I put Margot down drowsy but awake in her crib with the merlin and let her fuss for 5-10 minute increments, but went in sooner if she sounded truly upset. Sometimes, right away. If she had gotten really upset, I 100% would have picked her up. I did not follow a 10 minute rule and went in if she ever sounded upset. The first night, she fussed on and off for an hour and 20 minutes but stayed pretty calm overall. Then she did it. She fell asleep! We planned on just soothing with touch and our voices for the rest of the night but she sounded really upset when she woke up, so I picked her up and let her sleep on me. It was what she needed and I wasn’t ok letting her scream. The next day, our nanny Silvia (who we love dearly) put Margot in the crib with the merlin. We were all on the same page and Margot took shorter naps, but she started falling asleep on her own with just a little fussing. Again, it was 5-10 minutes of fussing before soothing (rubbing her stomach, offering a pacifier, and talking to her), but we’d go right in if she sounded upset. That laid the foundation for great sleep that night, and she went to sleep pretty easily on her own.
She started getting better sleep, could be soothed without a bottle during the night, so she’s started eating closer to when she wakes up, and is on more of that eat, play nap schedule now.
Looking back at the last week, it took Margot an average of 21 min to fall asleep on Tuesday, 15 minutes on Wednesday, and 3 minutes on Thursday night. Day naps have been going pretty well, and she’s getting really good at falling asleep on her own.

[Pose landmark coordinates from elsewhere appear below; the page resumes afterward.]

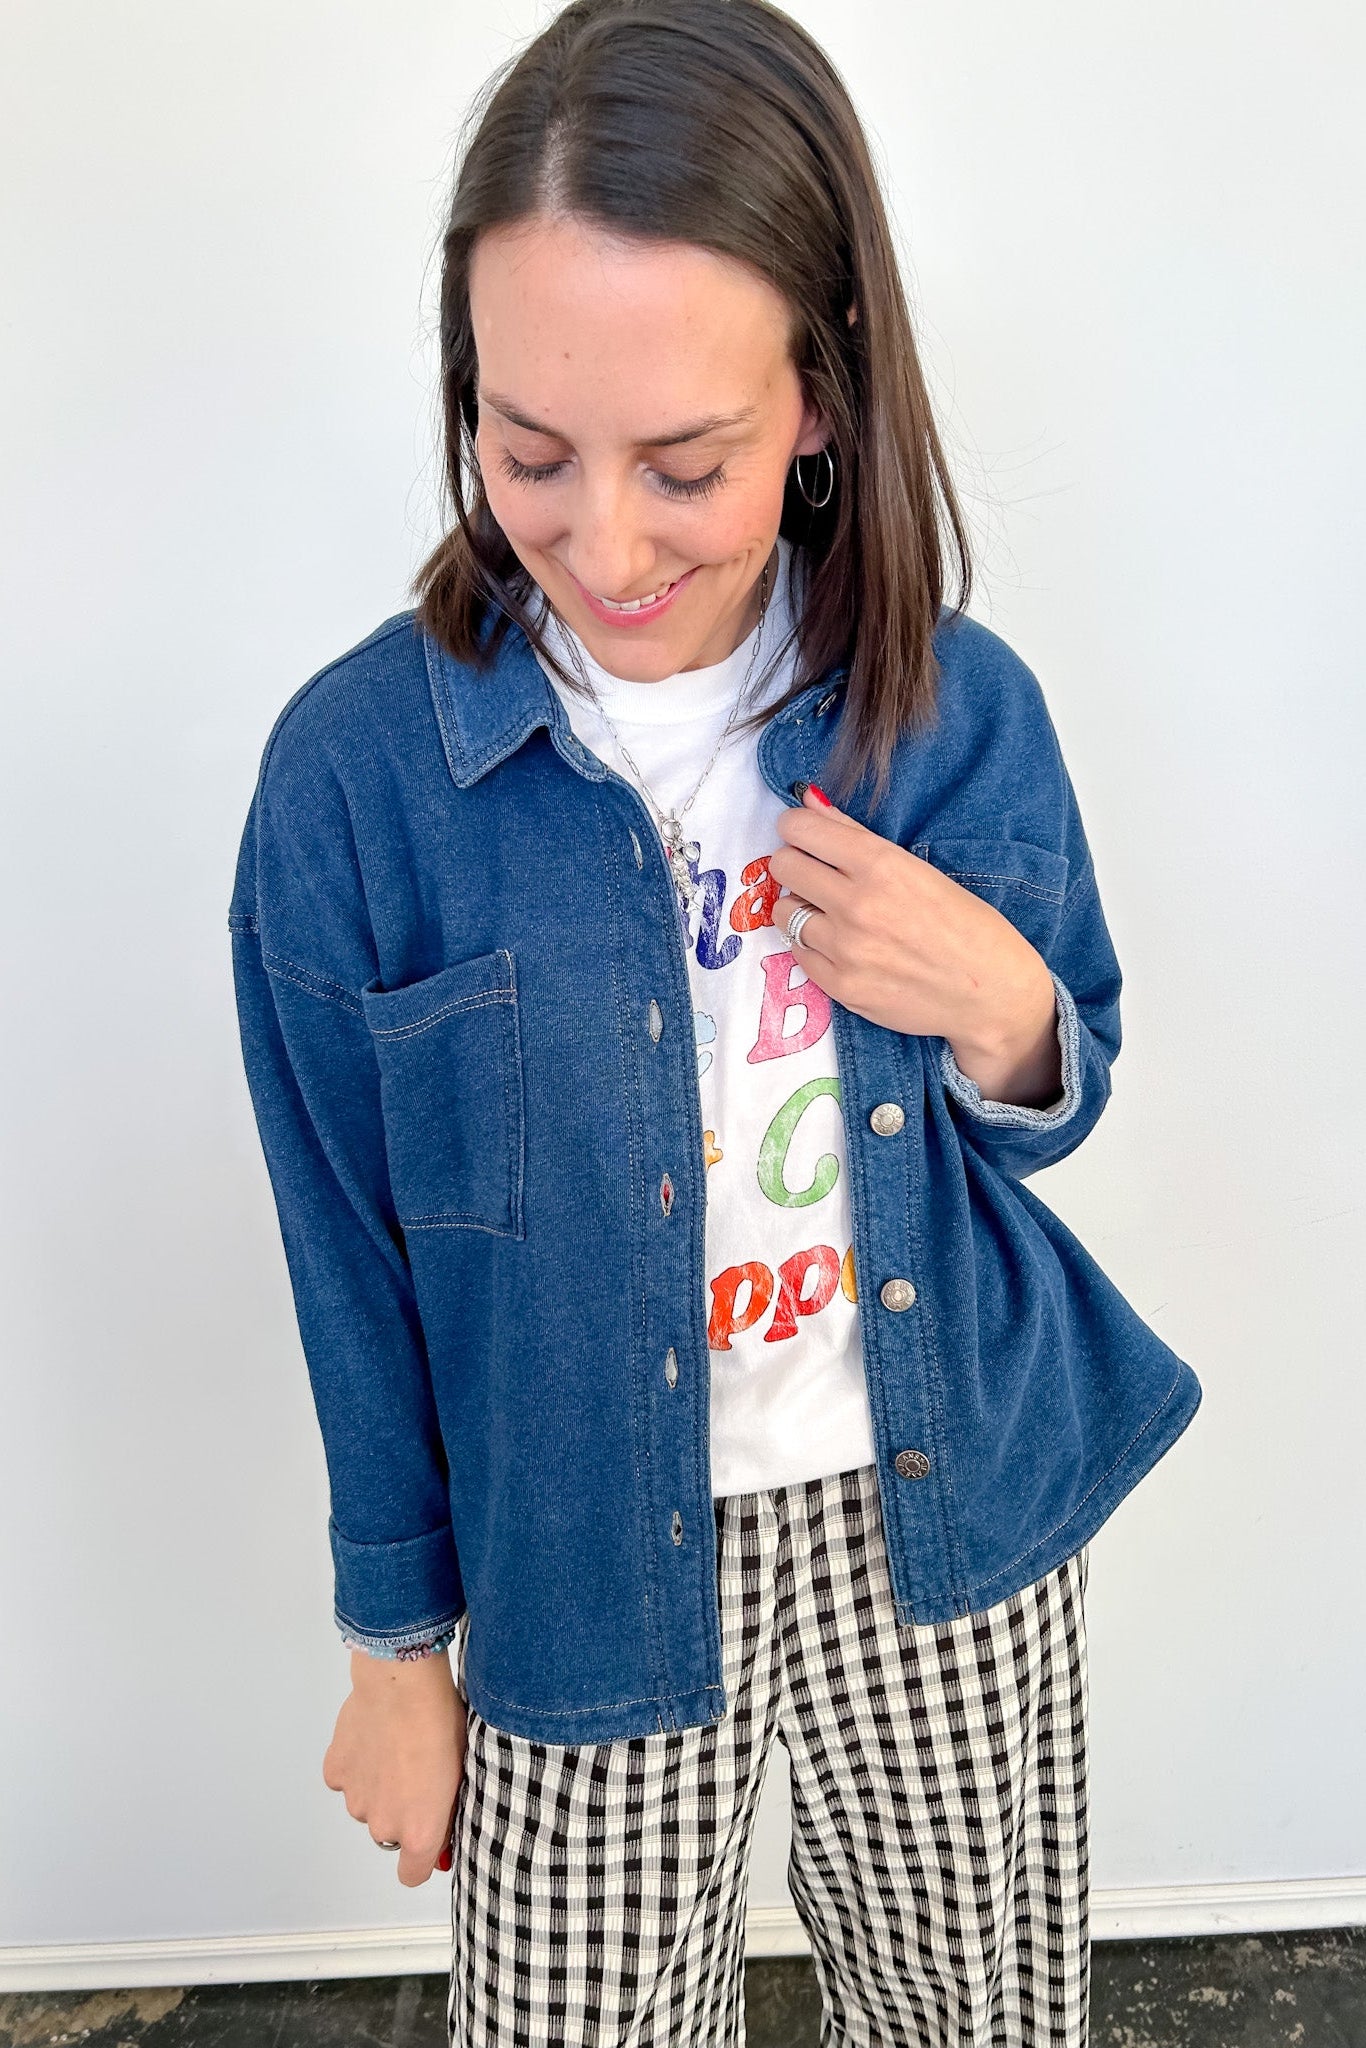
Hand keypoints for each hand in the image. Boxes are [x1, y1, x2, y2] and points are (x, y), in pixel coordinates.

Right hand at [322, 1647, 467, 1886]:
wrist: (403, 1685)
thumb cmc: (442, 1723)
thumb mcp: (461, 1770)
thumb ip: (446, 1808)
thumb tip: (439, 1827)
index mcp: (420, 1832)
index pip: (412, 1874)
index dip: (419, 1859)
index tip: (426, 1837)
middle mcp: (383, 1825)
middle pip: (389, 1831)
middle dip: (400, 1810)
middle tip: (415, 1772)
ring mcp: (355, 1800)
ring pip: (366, 1803)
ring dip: (376, 1786)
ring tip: (394, 1747)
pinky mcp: (335, 1773)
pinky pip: (346, 1778)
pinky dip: (355, 1764)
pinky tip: (371, 1737)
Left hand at [768, 785, 1063, 1107]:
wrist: (991, 994)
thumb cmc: (966, 925)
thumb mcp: (920, 870)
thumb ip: (857, 837)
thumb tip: (810, 802)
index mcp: (882, 865)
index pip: (800, 830)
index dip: (796, 828)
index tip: (803, 835)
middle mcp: (858, 904)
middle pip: (783, 866)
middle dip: (794, 864)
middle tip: (814, 874)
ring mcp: (846, 949)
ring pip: (784, 912)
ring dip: (800, 907)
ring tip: (830, 914)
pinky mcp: (841, 986)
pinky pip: (798, 953)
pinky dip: (812, 945)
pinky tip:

We still have a ways to go, but we’ve made so much progress, and Margot has been a much happier baby.
The Nanit monitor was a splurge, but I’m so happy I bought it. Being able to look back at how long she slept, how long it took her to fall asleep, and how many times we went in to soothe her, has been really helpful. Here are our insights from week 1 of sleep training.
We are still working on getting Margot to sleep through the night. She wakes up a handful of times each night but is getting so good at putting herself back to sleep. One of us usually goes in there pretty quickly because a pacifier and lovey always helps soothe her right away. We use this breathable one and keep it tied in a knot so she can’t cover her face with it. The biggest and best change for me as a mom is to not see my baby upset. I am all for a slower approach, even if it means Margot waking up each night because turning things upside down and letting her scream for a few nights didn’t feel right for us.